### What needs to be done
Reproduce the passage on film producer Sev Ohanian in full, word for word, including its headings.

Sevak "Sev" Ohanian (, born June 2, 1987) is an American film producer and screenwriter. He is best known as the co-writer and producer of the films Searching and Run, as well as executive producer on the film Judas and the Black Messiah and founder of Proximity Media.

Early life 
Ohanian was born to an Armenian family in Germany, and moved to the U.S. when he was 4 months old. At 20 years old, he wrote, directed and produced a microbudget film based on his own life titled My Big Fat Armenian Family. The movie found international success in the Armenian community worldwide. Ohanian used the proceeds from the films to help pay for tuition when he attended the University of Southern California School of Cinematic Arts and received an MFA in film and television production.

Career

2013–2017: Early career 
Since graduating from USC in 2012, Ohanian has been a producer on over a dozen feature films. Ohanian co-produced the film Fruitvale Station, written and directed by fellow USC graduate Ryan Coogler. Fruitvale Station went on to win the top audience and grand jury awards in the U.S. dramatic competition at the 2013 Sundance Film Festival, and also went on to premiere at the 2013 Cannes Film Festival and won the Prize of the Future.

### Data lines
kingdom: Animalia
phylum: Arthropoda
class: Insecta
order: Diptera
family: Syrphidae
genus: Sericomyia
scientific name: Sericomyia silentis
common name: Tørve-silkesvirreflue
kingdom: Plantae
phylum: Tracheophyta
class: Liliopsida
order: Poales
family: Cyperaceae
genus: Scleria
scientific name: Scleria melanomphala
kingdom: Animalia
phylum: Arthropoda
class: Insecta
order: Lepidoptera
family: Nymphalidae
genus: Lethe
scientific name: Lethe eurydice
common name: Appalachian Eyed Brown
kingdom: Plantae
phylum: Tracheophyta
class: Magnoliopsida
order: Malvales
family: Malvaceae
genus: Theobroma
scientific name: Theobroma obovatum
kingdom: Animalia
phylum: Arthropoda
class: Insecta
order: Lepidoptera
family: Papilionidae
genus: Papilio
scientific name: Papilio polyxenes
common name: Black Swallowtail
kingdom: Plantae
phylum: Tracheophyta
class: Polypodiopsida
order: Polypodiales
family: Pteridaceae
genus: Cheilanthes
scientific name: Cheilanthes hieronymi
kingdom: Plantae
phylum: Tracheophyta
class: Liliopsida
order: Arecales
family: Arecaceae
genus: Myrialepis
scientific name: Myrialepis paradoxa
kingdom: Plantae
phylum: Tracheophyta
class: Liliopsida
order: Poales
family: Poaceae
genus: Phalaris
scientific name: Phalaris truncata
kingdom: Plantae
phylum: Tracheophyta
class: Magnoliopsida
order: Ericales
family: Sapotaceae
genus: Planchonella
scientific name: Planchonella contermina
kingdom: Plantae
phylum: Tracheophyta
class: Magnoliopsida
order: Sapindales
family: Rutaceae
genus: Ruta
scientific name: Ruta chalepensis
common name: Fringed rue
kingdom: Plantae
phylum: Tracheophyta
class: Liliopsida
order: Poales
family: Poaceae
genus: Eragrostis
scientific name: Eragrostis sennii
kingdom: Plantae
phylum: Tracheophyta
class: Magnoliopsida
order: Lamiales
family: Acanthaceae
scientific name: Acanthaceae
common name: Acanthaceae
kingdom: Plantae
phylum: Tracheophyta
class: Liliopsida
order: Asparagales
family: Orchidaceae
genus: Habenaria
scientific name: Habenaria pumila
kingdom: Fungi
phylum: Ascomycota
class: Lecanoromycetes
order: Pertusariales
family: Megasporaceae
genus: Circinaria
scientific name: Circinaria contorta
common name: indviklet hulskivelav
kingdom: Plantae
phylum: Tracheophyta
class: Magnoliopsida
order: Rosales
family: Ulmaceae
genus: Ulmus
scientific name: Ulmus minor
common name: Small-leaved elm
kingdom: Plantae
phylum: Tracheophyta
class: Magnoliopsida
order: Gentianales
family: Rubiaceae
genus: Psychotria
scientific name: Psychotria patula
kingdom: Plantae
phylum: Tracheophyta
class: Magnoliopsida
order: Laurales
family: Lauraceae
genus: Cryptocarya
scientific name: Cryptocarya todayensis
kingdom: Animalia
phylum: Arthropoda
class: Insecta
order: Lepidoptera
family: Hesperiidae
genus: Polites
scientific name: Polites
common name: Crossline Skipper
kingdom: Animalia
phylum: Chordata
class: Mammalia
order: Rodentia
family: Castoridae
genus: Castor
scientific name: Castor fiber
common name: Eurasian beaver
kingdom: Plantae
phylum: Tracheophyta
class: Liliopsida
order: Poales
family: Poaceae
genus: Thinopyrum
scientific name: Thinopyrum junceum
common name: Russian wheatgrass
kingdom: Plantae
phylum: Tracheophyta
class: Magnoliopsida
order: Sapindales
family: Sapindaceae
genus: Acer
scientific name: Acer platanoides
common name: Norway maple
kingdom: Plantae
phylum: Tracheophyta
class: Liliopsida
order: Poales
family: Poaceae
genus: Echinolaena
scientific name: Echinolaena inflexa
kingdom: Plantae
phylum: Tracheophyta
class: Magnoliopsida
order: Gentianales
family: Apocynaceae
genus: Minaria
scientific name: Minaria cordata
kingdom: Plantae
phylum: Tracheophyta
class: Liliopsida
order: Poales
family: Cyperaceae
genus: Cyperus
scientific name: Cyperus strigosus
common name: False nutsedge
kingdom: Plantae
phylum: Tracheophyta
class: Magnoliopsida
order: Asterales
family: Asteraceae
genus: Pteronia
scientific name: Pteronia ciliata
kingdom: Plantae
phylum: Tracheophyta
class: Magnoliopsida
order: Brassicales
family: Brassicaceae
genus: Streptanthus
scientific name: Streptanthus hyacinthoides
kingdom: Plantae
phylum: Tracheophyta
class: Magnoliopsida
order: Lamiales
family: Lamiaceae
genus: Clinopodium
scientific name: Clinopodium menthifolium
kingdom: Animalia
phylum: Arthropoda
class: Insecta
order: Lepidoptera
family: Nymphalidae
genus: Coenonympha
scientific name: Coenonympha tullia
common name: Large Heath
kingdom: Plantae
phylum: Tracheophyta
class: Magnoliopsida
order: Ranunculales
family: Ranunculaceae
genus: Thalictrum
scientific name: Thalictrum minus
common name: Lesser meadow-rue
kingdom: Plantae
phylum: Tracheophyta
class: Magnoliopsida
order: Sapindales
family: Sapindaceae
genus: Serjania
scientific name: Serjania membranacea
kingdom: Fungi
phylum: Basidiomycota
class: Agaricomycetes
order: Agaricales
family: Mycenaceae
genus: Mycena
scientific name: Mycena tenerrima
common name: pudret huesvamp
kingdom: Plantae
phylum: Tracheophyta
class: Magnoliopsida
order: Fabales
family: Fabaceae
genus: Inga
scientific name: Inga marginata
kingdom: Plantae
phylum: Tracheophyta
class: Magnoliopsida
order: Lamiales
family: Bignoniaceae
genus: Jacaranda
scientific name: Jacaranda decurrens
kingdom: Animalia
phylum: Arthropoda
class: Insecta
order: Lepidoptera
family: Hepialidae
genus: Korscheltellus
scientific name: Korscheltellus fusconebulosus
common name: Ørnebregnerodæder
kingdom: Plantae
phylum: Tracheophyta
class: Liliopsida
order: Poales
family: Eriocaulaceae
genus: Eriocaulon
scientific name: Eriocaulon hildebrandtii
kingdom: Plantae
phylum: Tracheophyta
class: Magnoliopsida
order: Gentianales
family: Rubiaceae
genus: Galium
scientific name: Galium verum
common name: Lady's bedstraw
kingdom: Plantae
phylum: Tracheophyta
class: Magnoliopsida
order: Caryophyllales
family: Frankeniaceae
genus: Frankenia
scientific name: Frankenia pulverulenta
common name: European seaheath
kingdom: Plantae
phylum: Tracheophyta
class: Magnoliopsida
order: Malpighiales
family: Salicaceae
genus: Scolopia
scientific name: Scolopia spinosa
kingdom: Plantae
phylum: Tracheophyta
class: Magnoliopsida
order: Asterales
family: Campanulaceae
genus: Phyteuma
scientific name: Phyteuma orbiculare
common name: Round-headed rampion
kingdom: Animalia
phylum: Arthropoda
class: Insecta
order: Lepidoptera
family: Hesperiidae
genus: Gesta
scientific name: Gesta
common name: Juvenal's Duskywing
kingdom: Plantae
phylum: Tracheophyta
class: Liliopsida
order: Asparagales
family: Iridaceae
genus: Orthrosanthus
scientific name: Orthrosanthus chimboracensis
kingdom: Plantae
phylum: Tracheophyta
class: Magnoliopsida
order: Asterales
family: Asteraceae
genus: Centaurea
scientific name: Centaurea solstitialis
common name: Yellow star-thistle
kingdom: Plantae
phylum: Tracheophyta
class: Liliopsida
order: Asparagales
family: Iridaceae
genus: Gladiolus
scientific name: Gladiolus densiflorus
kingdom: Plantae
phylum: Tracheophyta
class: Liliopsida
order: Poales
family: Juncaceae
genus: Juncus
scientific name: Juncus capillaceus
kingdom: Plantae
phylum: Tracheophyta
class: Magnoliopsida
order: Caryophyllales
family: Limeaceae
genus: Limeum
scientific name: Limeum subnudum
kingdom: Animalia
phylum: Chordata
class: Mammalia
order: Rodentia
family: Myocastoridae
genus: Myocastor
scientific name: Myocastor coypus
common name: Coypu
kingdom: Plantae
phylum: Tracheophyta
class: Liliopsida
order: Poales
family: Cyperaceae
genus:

### Response
Sevak "Sev" Ohanian (, born June 2, 1987) is an American film producer and screenwriter. He is best known as the co-writer and producer of the films Searching and Run, as well as executive producer on the film Judas and the Black Messiah and founder of Proximity Media.

Early life 
Ohanian was born to an Armenian family in Germany, and moved to the U.S. when he was 4 months old. At 20 years old, he wrote, directed and produced a microbudget film based on his own life titled My Big Fat Armenian Family. The movie found international success in the Armenian community worldwide. Ohanian used the proceeds from the films to help pay for tuition when he attended the University of Southern California School of Cinematic Arts and received an MFA in film and television production.

Career

2013–2017: Early career 
Since graduating from USC in 2012, Ohanian has been a producer on over a dozen feature films. Ohanian co-produced the film Fruitvale Station, written and directed by fellow USC graduate Ryan Coogler. Fruitvale Station went on to win the top audience and grand jury awards in the U.S. dramatic competition at the 2013 Sundance Film Festival, and also went on to premiere at the 2013 Cannes Film Festival and won the Prize of the Future.